Written task | Please arrange the lines of the rows below as a Markdown table with the columns "No." and "Line", starting with the line containing "6月よりお孫さんと同居される事になり、お孫さんがお使" and going on through the line containing "descuento en …", with blank lines dropped. Leave the pictures out of your answer.
::::
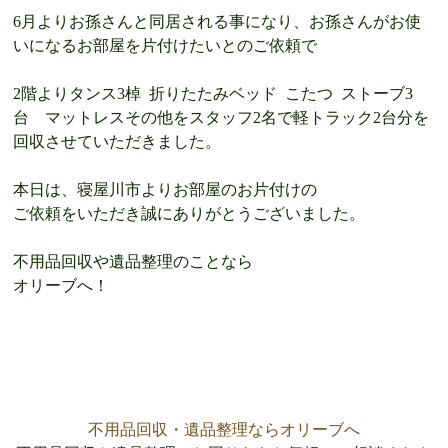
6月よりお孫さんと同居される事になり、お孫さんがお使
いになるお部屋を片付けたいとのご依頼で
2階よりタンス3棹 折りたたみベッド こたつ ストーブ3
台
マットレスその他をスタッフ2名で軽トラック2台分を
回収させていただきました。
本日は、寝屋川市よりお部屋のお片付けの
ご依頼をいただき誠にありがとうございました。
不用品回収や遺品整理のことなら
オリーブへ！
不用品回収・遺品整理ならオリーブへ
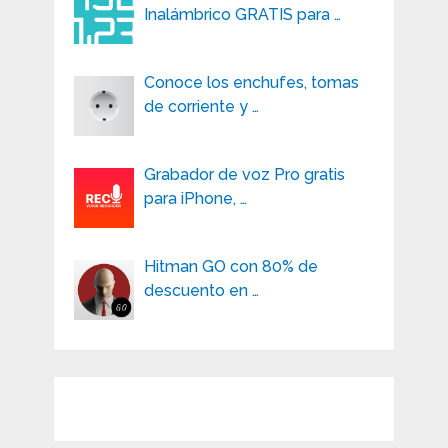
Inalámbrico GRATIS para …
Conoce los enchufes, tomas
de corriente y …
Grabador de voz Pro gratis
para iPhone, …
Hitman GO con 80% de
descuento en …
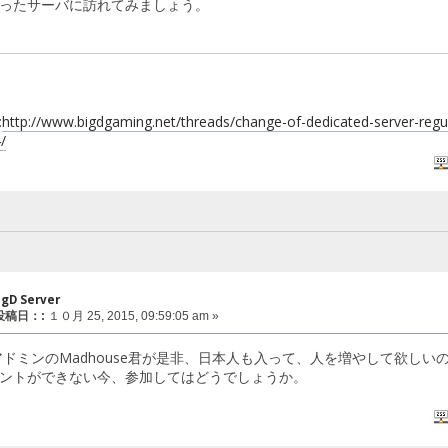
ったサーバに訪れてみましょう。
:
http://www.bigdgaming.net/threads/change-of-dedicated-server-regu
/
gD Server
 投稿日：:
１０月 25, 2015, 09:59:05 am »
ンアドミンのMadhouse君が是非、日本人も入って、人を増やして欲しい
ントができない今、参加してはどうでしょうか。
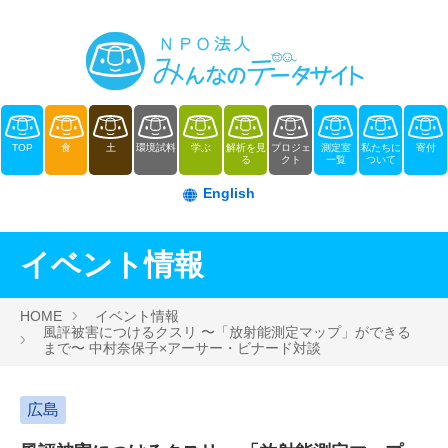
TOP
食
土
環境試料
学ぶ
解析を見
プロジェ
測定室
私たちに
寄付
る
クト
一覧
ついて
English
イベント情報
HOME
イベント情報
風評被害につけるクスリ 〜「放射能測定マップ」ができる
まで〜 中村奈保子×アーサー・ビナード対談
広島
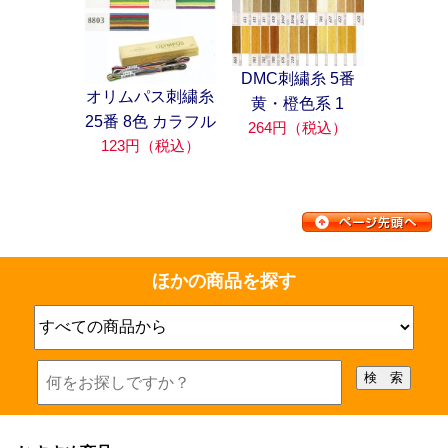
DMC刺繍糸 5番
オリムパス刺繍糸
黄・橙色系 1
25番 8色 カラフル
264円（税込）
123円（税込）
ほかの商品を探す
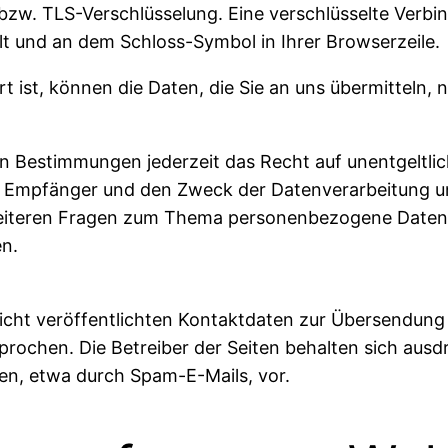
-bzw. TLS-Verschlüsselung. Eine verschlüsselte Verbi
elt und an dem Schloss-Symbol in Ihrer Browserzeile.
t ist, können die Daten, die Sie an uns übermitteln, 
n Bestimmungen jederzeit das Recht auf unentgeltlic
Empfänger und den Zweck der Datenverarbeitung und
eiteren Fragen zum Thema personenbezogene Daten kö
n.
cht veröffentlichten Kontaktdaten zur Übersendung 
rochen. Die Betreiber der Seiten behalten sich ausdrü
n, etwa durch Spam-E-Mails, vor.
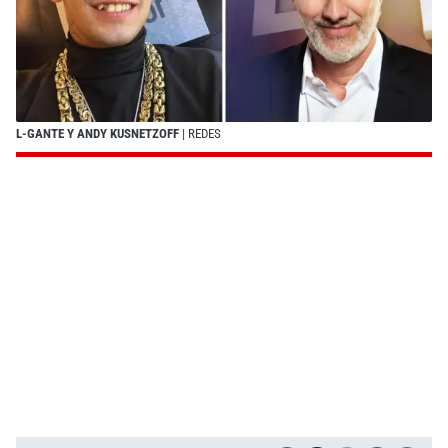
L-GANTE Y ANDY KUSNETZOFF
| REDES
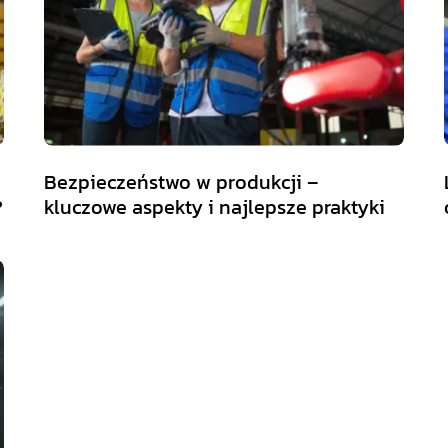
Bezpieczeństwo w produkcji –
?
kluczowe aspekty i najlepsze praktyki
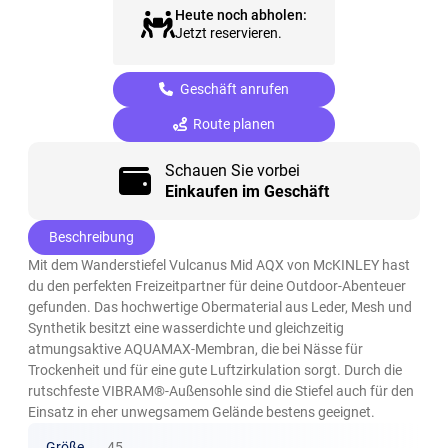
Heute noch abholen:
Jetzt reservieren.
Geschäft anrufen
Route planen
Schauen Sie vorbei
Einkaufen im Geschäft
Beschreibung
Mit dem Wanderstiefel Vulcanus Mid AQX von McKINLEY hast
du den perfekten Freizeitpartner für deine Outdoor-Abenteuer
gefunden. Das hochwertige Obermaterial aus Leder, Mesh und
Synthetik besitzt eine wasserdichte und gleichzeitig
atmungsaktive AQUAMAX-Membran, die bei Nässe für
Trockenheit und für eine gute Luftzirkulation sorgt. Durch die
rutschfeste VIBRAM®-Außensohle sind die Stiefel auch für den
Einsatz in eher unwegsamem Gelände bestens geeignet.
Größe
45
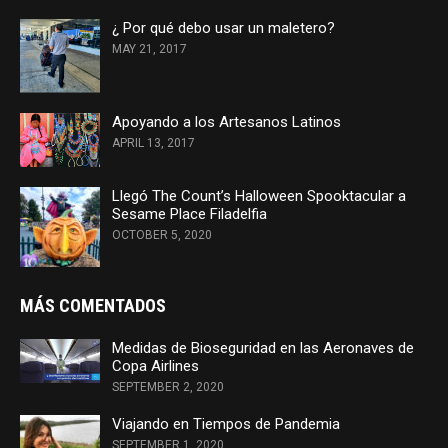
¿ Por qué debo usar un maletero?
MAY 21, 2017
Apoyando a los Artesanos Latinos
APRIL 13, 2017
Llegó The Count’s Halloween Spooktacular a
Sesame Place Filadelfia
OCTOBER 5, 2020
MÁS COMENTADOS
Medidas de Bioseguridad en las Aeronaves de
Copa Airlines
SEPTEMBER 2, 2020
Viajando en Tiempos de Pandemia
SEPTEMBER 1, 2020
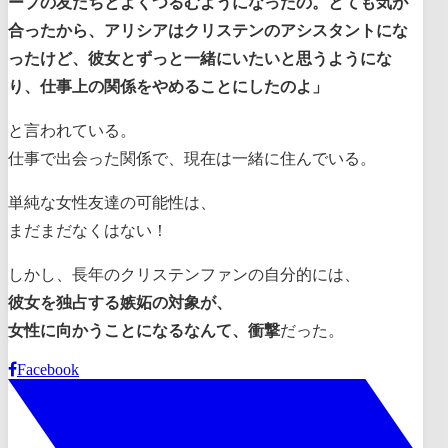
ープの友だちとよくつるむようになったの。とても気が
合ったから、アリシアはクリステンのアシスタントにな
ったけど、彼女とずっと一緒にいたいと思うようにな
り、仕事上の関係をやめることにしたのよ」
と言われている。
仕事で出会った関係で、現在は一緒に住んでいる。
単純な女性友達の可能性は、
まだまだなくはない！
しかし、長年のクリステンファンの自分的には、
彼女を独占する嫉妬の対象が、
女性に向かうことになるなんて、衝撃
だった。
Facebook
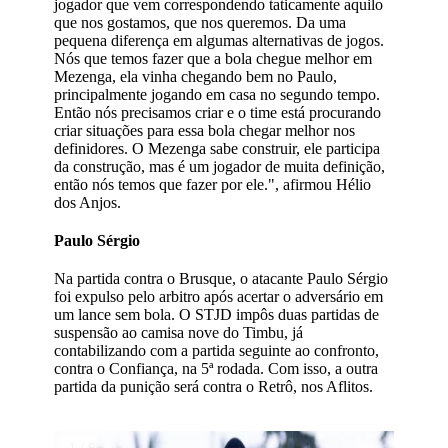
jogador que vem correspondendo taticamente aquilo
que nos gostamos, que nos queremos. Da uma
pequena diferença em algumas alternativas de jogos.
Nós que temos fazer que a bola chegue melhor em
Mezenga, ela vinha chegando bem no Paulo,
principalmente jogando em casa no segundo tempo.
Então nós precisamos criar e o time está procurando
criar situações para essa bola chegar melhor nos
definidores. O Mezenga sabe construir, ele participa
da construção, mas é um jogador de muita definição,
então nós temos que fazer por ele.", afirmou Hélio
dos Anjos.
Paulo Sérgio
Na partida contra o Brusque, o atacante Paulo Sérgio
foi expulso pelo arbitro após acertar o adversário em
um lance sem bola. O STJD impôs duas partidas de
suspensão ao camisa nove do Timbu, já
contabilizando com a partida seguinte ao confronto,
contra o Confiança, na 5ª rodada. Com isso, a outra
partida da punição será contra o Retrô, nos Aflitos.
::::
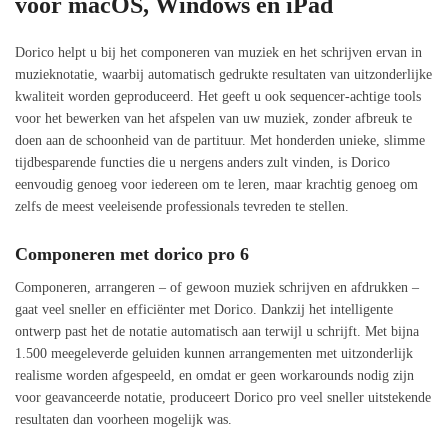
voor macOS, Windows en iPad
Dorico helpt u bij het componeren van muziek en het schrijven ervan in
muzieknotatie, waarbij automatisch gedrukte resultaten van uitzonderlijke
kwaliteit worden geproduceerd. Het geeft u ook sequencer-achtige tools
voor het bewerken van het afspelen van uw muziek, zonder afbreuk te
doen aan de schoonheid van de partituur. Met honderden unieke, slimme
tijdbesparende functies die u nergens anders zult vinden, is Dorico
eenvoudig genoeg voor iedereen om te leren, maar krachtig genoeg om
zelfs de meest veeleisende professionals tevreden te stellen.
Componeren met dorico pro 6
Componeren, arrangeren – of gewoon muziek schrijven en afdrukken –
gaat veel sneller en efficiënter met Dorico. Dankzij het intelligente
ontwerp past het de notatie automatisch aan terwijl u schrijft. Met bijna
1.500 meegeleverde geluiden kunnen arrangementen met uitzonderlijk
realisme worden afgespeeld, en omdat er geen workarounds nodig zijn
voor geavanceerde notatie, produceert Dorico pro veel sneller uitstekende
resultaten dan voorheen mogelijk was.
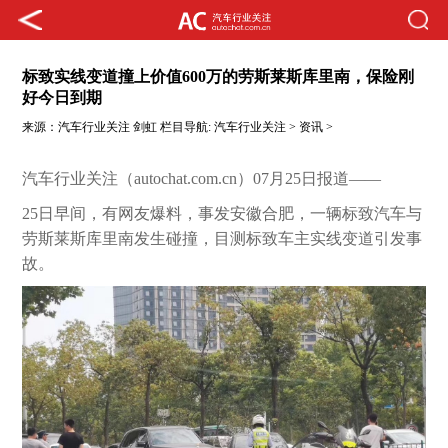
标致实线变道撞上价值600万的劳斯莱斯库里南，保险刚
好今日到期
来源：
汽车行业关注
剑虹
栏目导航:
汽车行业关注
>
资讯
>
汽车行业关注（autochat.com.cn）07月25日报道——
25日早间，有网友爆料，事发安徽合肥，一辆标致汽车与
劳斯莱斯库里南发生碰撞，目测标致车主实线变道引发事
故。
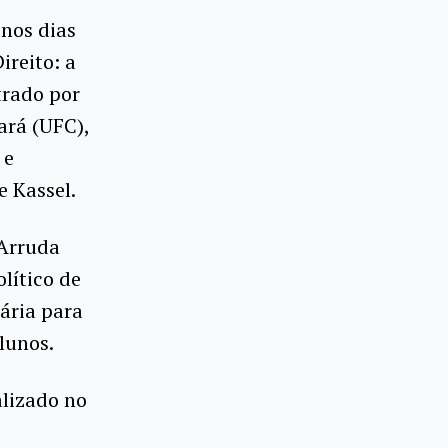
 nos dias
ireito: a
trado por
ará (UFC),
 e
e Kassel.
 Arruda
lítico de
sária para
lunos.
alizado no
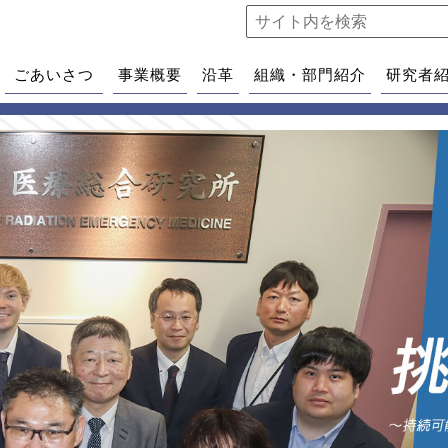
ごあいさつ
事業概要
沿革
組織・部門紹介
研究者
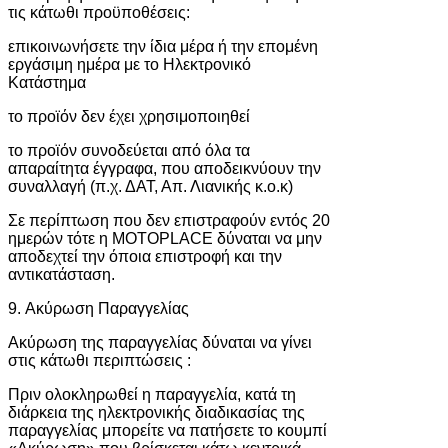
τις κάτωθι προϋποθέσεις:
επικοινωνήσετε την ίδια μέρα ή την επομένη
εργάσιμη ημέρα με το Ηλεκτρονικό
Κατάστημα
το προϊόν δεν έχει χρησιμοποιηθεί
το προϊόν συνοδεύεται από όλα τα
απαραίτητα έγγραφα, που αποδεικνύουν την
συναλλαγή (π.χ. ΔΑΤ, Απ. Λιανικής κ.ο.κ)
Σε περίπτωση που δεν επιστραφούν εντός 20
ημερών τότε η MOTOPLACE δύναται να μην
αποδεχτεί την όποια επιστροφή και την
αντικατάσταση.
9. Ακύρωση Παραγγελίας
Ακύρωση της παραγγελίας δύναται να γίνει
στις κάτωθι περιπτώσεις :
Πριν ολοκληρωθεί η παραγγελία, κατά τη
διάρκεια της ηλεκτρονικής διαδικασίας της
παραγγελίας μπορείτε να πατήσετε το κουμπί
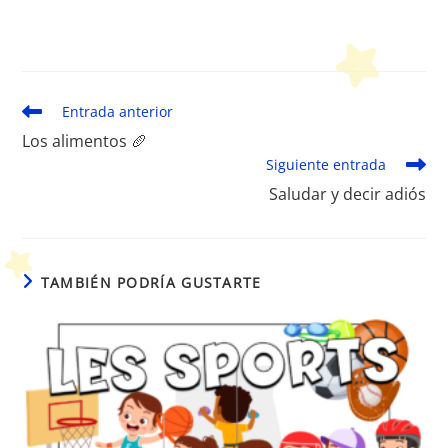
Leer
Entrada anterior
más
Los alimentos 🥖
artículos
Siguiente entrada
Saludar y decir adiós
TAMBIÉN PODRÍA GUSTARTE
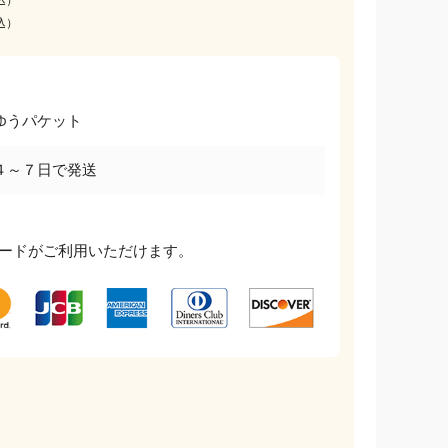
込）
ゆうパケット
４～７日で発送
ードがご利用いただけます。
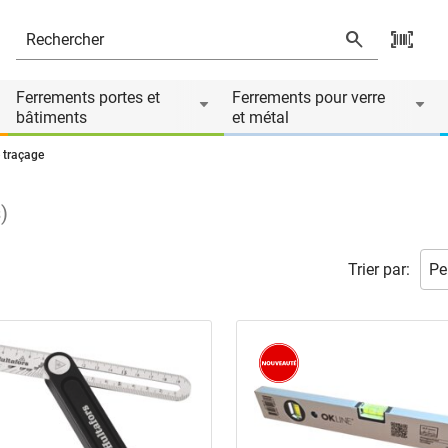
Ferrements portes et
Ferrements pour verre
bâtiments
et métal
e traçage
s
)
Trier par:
::::
Task response |
| No. | Line |
|---|---|
| 1 | 6月よりお孫さんと同居される事になり、お孫さんがお使 |
| 2 | いになるお部屋を片付けたいとのご依頼で |
| 3 | 2階よりタンス3棹 折りたたみベッド こたつ ストーブ3 |
| 4 | 台 |
| 5 | マットレスその他をスタッフ2名で軽トラック2台分を |
| 6 | 回収させていただきました。 |
| 7 | 本日は、寝屋川市よりお部屋のお片付けの |
| 8 | ご依頼をいただき誠にありがとうございました。 |
| 9 | 不用品回収や遺品整理のことなら |
| 10 | オリーブへ！ |
| 11 | 不用品回収・遺品整理ならオリーブへ |
| 12 | Inalámbrico GRATIS para … |
| 13 | Conoce los enchufes, tomas |
| 14 | de corriente y … |
| 15 | Grabador de voz Pro gratis |
| 16 | para iPhone, … |
| 17 | Hitman GO con 80% de |
| 18 | descuento en … |